__Passage__.
____________
What activists and decision-makers need to realize is that we will need ongoing management to deal with Sea-Tac Airport. Something we have never had. For decades, the vast majority of us thought ‘growth is good’–even the residents near the airfield who were getting constantly blasted. We were all taught how great aviation is for our area! Almost no elected at the City, County or State level did anything after the 2004 except cheer on the Port Of Seattle. Most still provide only lip service.

We all started going wrong with Sea-Tac Airport sixty years ago when the local communities were unable to come up with a unified response to and obtain  a proper balance of control from the Port Of Seattle. Since then, we have fought one very poor skirmish after another and always on the losing side–because we haven’t been able to work together.

The Solution

The way forward, which we’ve been saying now for over three years, is simple: elect people who know and care. Stop worrying about individual events or policies like the SAMP or even NextGen and start changing the politics.
____________
__Saved entries__.
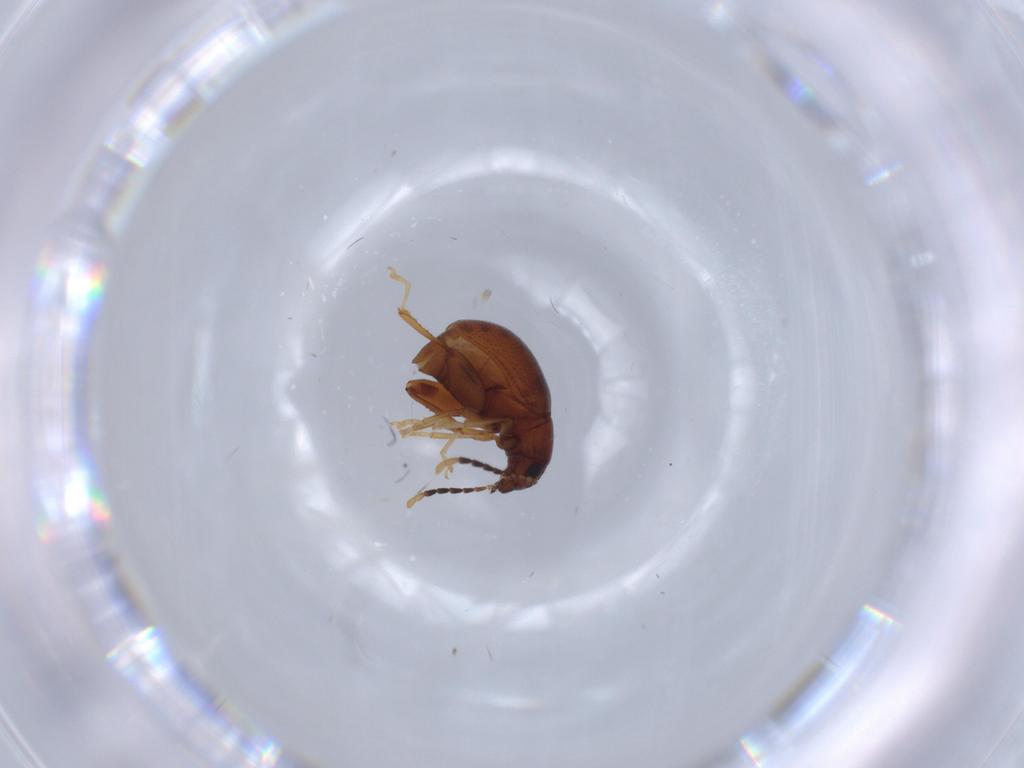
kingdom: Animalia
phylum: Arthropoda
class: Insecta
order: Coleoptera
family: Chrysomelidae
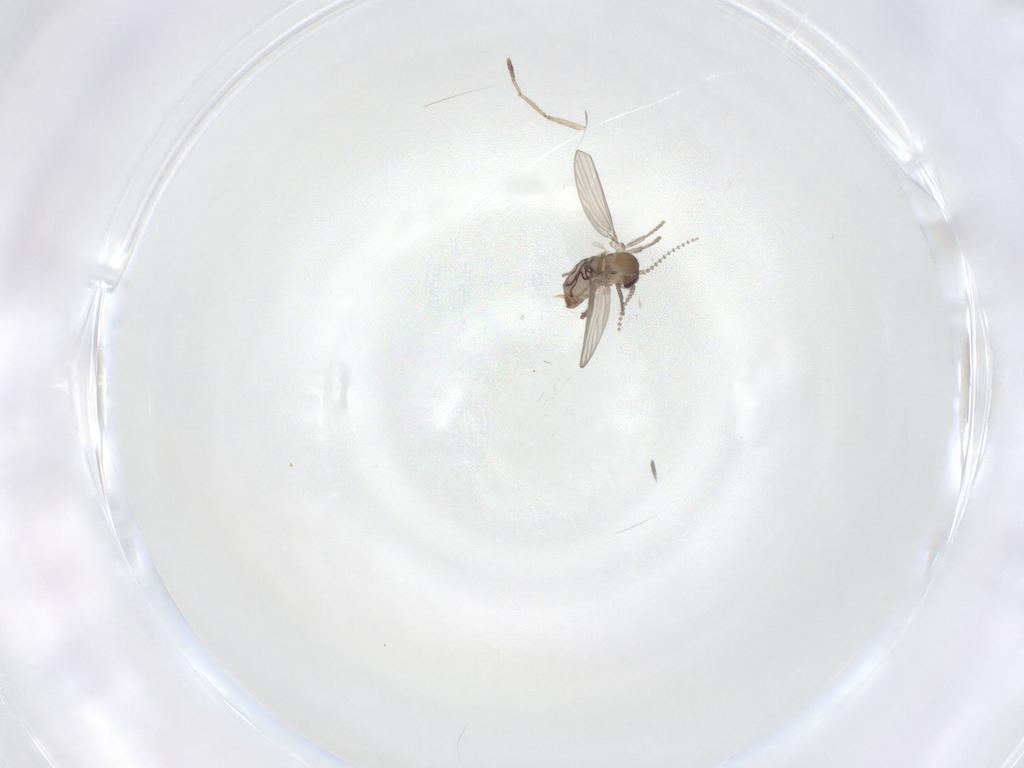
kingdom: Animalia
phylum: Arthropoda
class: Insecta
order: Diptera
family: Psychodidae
____________
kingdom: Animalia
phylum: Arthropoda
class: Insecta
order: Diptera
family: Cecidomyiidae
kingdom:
____________
__Work to be completed__.
Return the complete Sea-Tac Airport passage verbatim, from its first sentence to its last.

__Written response__.
What activists and decision-makers need to realize is that we will need ongoing management to deal with Sea-Tac Airport. Something we have never had. For decades, the vast majority of us thought ‘growth is good’–even the residents near the airfield who were getting constantly blasted. We were all taught how great aviation is for our area! Almost no elected at the City, County or State level did anything after the 2004 except cheer on the Port Of Seattle. Most still provide only lip service.

We all started going wrong with Sea-Tac Airport sixty years ago when the local communities were unable to come up with a unified response to and obtain  a proper balance of control from the Port Of Seattle. Since then, we have fought one very poor skirmish after another and always on the losing side–because we haven’t been able to work together.

The Solution

The way forward, which we’ve been saying now for over three years, is simple: elect people who know and care. Stop worrying about individual events or policies like the SAMP or even NextGen and start changing the politics.